(Data extracted from a collection)
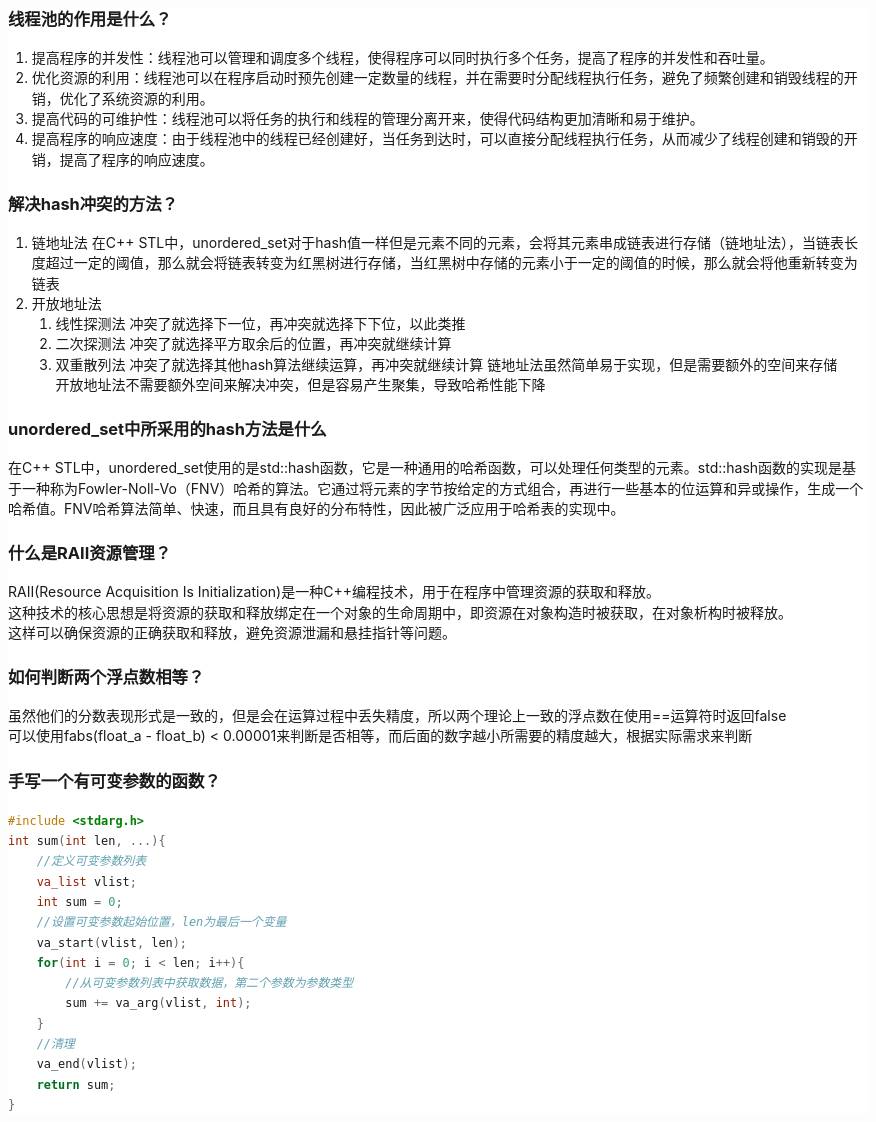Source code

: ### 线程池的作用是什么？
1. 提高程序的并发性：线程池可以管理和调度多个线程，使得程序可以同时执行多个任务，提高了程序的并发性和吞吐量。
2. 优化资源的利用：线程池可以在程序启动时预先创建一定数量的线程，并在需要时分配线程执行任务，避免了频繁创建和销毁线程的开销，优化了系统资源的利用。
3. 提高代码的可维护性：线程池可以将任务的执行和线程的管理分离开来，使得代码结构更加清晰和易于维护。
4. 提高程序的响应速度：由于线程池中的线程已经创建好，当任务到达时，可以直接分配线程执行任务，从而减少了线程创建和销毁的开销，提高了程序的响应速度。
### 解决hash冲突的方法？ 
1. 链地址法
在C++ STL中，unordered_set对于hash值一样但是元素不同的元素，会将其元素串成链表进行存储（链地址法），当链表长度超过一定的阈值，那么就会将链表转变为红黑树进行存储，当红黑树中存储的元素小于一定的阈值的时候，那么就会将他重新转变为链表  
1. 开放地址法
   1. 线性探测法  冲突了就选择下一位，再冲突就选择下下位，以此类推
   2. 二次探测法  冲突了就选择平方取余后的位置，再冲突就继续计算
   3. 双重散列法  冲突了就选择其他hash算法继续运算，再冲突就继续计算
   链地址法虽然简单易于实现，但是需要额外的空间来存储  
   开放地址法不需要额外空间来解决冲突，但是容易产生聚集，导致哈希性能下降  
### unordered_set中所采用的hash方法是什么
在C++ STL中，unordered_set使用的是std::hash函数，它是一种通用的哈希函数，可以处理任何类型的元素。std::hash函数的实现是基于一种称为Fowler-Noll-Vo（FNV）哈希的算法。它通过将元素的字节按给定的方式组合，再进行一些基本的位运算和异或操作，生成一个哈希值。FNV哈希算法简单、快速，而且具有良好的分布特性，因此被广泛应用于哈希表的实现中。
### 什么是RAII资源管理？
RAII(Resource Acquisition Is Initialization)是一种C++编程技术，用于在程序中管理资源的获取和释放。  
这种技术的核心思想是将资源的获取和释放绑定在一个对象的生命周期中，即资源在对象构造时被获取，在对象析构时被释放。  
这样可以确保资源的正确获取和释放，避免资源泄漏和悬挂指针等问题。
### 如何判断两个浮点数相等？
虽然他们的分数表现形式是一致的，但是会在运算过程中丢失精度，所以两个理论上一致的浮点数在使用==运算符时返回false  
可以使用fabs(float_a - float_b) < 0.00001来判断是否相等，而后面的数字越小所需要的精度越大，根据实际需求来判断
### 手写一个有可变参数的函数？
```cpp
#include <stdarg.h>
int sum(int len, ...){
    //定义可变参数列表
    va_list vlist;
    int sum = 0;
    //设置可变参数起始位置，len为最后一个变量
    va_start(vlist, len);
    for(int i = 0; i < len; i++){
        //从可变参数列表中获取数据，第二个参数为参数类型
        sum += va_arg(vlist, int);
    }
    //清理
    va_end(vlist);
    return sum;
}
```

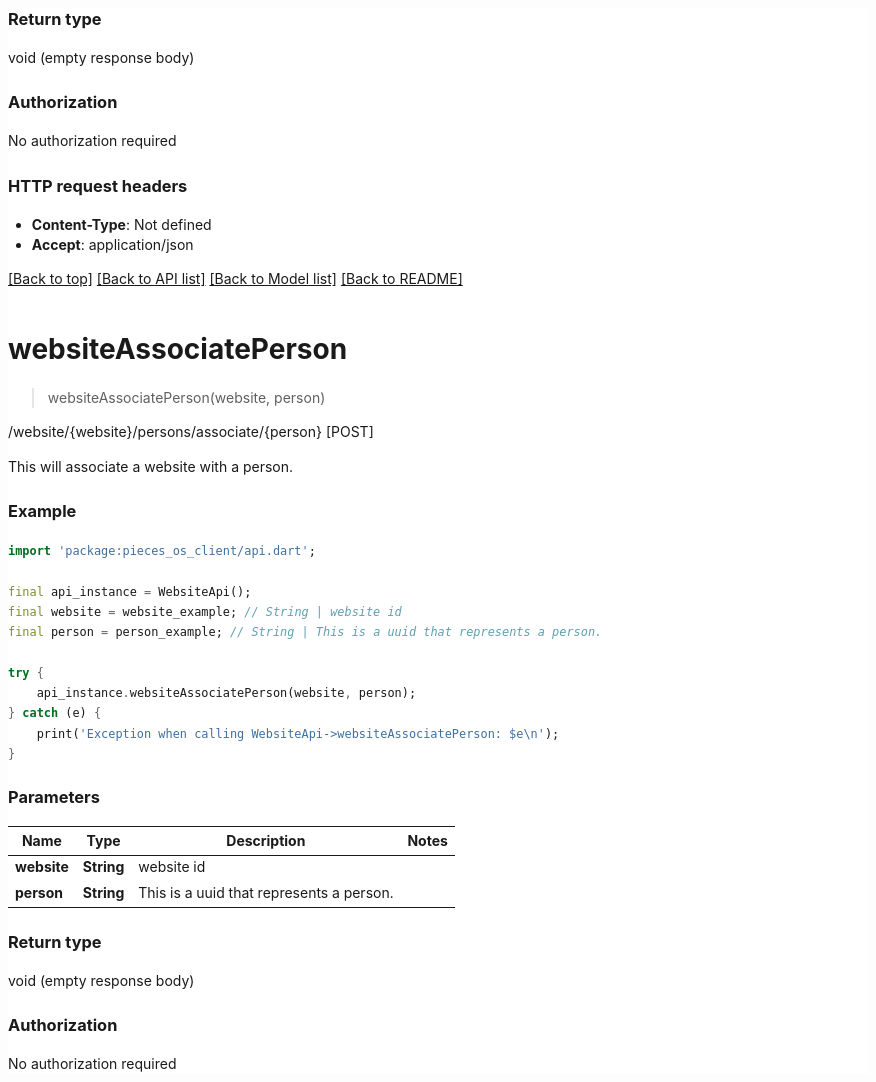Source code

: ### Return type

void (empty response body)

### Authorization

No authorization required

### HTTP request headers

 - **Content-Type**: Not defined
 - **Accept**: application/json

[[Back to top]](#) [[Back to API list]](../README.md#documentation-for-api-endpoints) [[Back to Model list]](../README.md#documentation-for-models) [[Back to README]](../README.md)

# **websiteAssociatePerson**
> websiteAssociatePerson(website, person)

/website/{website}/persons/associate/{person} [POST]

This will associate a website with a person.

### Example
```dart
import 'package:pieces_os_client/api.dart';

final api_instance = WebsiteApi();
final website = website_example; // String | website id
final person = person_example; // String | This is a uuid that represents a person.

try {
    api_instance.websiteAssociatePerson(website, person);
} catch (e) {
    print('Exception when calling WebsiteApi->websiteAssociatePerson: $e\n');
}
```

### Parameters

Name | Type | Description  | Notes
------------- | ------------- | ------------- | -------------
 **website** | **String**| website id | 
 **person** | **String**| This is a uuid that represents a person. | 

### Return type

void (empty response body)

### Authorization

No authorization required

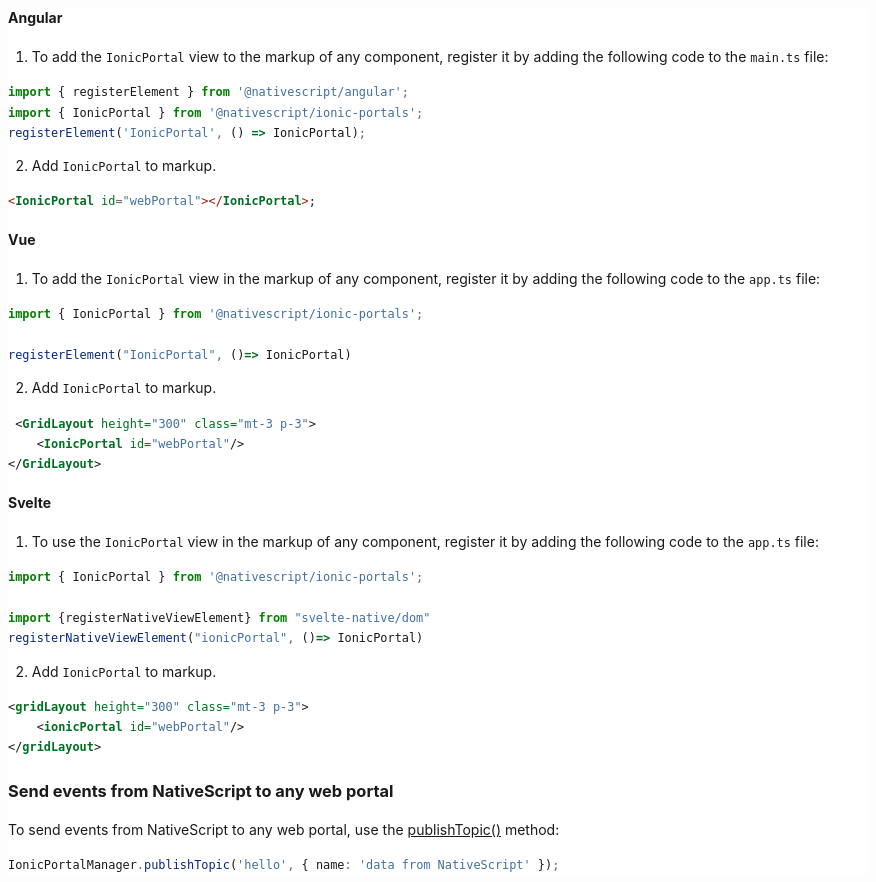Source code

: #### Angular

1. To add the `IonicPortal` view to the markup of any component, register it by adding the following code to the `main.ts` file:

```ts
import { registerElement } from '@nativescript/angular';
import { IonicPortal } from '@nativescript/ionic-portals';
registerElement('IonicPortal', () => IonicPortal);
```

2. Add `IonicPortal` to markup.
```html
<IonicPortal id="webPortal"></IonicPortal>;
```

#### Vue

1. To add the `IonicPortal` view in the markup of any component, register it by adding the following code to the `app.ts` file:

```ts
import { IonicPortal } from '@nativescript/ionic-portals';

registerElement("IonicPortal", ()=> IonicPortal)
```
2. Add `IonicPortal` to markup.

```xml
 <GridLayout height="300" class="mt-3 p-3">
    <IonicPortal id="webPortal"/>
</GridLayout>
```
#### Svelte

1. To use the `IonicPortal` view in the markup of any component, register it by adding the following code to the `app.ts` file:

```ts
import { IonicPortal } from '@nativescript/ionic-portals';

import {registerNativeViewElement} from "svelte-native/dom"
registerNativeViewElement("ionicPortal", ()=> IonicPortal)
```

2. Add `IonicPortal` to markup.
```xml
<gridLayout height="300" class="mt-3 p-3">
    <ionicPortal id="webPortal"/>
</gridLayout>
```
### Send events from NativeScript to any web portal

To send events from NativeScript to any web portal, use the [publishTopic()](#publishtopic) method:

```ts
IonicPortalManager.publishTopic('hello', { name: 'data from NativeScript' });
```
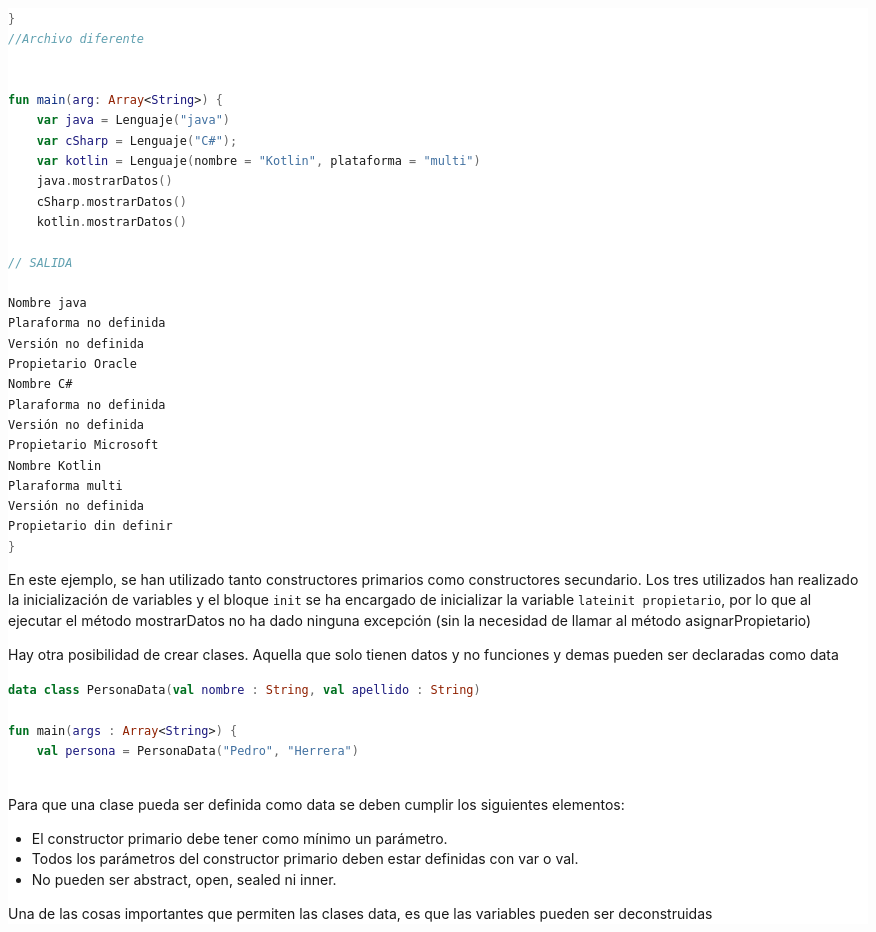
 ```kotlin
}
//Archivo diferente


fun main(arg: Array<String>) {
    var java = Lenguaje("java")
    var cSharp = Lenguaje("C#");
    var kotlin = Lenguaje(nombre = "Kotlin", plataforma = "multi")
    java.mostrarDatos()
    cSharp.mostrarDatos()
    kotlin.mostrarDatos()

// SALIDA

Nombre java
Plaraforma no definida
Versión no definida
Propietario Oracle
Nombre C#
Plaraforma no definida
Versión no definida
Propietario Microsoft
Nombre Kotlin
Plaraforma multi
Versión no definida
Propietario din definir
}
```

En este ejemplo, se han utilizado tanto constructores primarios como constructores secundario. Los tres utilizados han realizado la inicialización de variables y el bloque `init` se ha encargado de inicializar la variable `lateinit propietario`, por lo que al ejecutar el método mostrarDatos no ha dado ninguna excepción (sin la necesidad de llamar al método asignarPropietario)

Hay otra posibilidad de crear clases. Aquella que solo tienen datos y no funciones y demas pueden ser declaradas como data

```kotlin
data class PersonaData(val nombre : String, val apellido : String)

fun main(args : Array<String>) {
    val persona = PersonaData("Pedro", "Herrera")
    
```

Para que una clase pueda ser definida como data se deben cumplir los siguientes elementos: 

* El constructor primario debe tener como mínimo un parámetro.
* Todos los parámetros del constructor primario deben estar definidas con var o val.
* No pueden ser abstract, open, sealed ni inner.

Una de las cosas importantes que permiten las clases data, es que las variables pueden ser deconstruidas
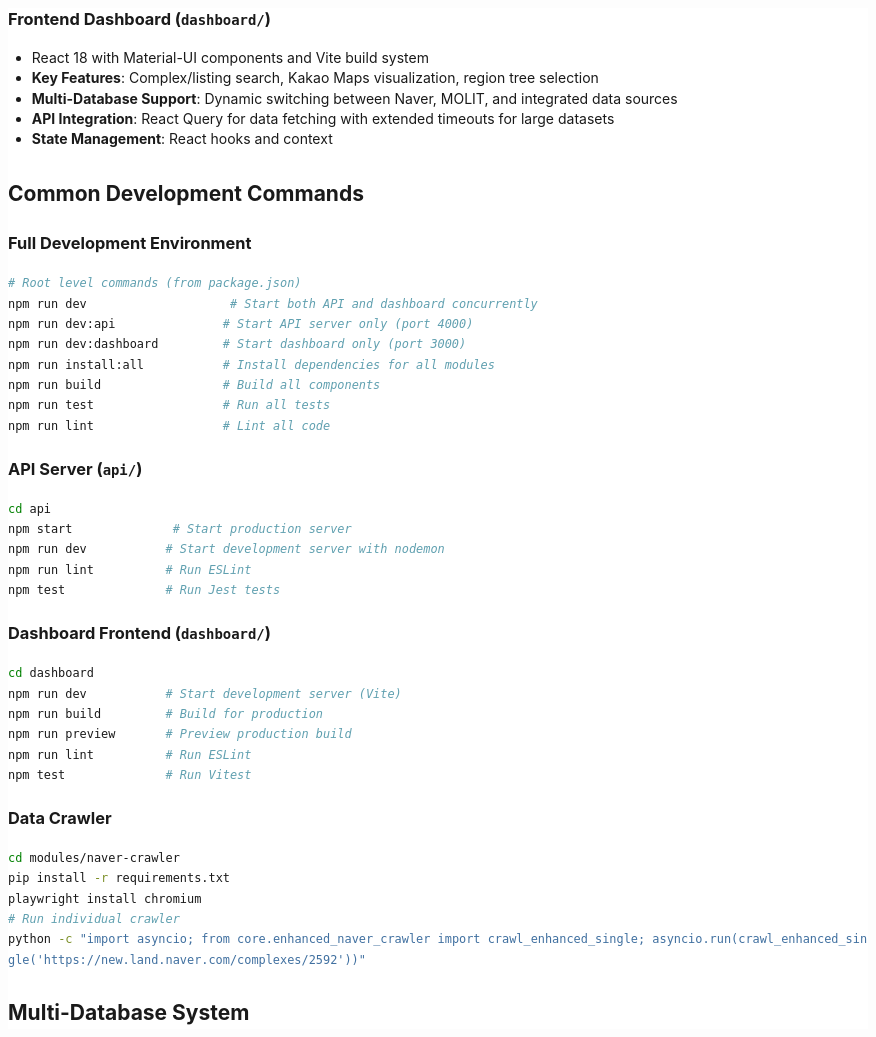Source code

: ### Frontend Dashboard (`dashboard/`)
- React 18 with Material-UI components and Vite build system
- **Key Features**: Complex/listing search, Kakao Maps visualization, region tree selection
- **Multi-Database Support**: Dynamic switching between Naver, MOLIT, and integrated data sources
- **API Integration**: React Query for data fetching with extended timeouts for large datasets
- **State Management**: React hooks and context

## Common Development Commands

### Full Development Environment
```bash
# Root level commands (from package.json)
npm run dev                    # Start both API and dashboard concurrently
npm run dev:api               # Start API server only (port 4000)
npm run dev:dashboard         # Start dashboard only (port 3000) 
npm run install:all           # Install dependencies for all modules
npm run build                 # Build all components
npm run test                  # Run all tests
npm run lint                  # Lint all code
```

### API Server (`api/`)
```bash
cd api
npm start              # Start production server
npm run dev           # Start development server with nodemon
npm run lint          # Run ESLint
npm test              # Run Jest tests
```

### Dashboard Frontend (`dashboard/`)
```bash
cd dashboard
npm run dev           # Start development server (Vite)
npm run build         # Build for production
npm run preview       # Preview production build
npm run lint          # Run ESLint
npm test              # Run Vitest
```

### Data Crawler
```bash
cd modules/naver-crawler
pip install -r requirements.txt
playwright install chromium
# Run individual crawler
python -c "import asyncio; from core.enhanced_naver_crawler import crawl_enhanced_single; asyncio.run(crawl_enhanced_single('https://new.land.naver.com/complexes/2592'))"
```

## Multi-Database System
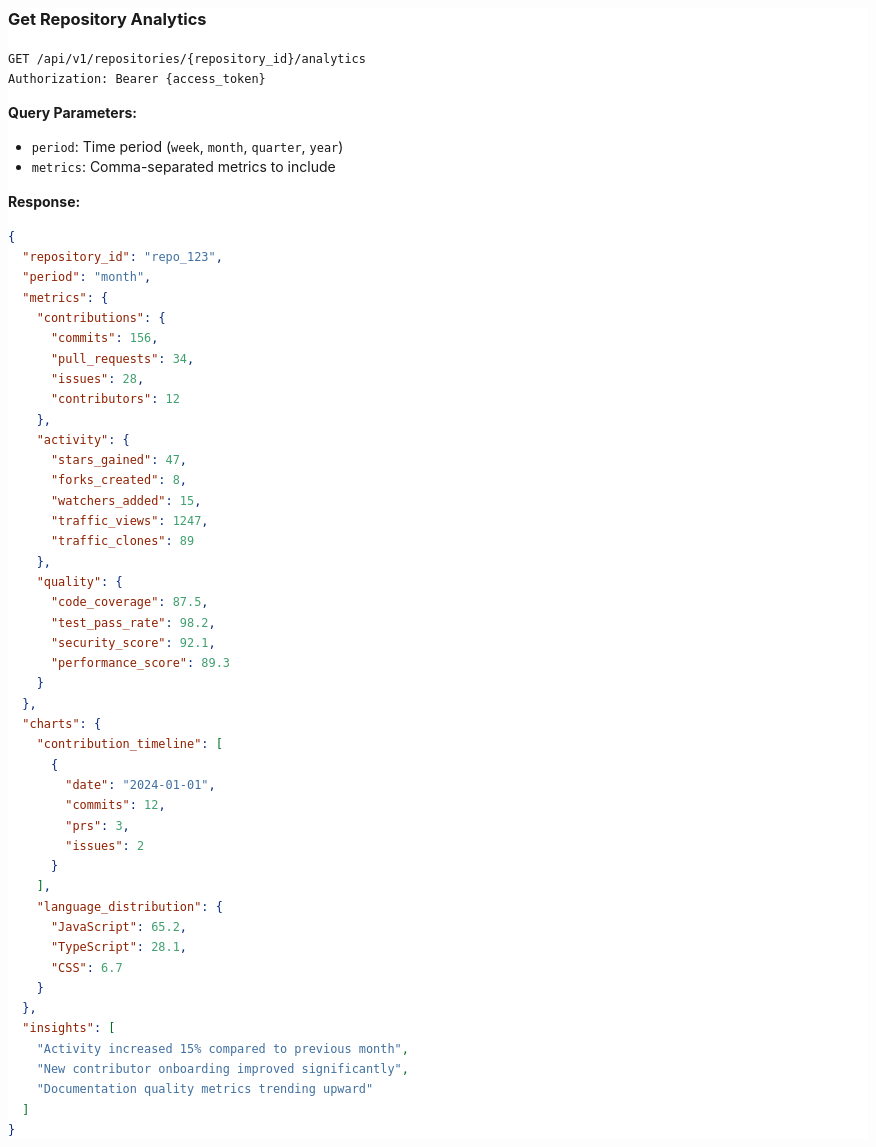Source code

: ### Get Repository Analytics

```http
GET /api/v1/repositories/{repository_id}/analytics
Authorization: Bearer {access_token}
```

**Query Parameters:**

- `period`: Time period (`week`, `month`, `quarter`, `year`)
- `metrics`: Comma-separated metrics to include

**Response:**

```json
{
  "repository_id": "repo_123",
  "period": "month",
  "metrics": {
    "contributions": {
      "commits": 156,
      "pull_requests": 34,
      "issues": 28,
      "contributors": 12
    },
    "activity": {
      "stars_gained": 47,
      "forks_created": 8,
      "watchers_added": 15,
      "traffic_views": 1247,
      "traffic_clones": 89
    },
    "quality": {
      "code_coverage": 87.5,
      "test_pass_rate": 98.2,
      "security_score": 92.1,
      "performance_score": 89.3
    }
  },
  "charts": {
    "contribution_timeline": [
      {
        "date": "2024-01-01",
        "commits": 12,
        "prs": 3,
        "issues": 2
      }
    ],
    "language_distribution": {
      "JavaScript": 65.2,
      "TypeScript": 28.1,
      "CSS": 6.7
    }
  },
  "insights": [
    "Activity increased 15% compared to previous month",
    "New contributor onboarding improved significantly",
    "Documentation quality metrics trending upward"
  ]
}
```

◆ **PROBLEM**: Return word for word the lines from the beginning of the entries through the line that contains "RAII(Resource Acquisition Is", both ends included, but no pictures.

◆ **EXERCISE RESPONSE**:
Source code

: ### 线程池的作用是什么？
1. 提高程序的并发性：线程池可以管理和调度多个线程，使得程序可以同时执行多个任务，提高了程序的并发性和吞吐量。
2. 优化资源的利用：线程池可以在程序启动时预先创建一定数量的线程，并在需要时分配线程执行任务，避免了频繁创建和销毁线程的开销，优化了系统资源的利用。
3. 提高代码的可维护性：线程池可以将任务的执行和线程的管理分离开来，使得代码结构更加清晰和易于维护。
4. 提高程序的响应速度：由于线程池中的线程已经创建好，当任务到达时，可以直接分配线程执行任务，从而减少了线程创建和销毁的开销，提高了程序的响应速度。
### 解决hash冲突的方法？ 
1. 链地址法
在C++ STL中，unordered_set对于hash值一样但是元素不同的元素，会将其元素串成链表进行存储（链地址法），当链表长度超过一定的阈值，那么就会将链表转变为红黑树进行存储，当红黑树中存储的元素小于一定的阈值的时候，那么就会将他重新转变为链表  
1. 开放地址法
   1. 线性探测法  冲突了就选择下一位，再冲突就选择下下位，以此类推
   2. 二次探测法  冲突了就选择平方取余后的位置，再冲突就继续计算
   3. 双重散列法  冲突了就选择其他hash算法继续运算，再冲突就继续计算
   链地址法虽然简单易于实现，但是需要额外的空间来存储  
   开放地址法不需要额外空间来解决冲突，但是容易产生聚集，导致哈希性能下降  
### unordered_set中所采用的hash方法是什么
在C++ STL中，unordered_set使用的是std::hash函数，它是一种通用的哈希函数，可以处理任何类型的元素。std::hash函数的实现是基于一种称为Fowler-Noll-Vo（FNV）哈希的算法。它通过将元素的字节按给定的方式组合，再进行一些基本的位运算和异或操作，生成一个哈希值。FNV哈希算法简单、快速，而且具有良好的分布特性，因此被广泛应用于哈希表的实现中。
### 什么是RAII资源管理？
RAII(Resource Acquisition Is Initialization)是一种C++编程技术，用于在程序中管理资源的获取和释放。  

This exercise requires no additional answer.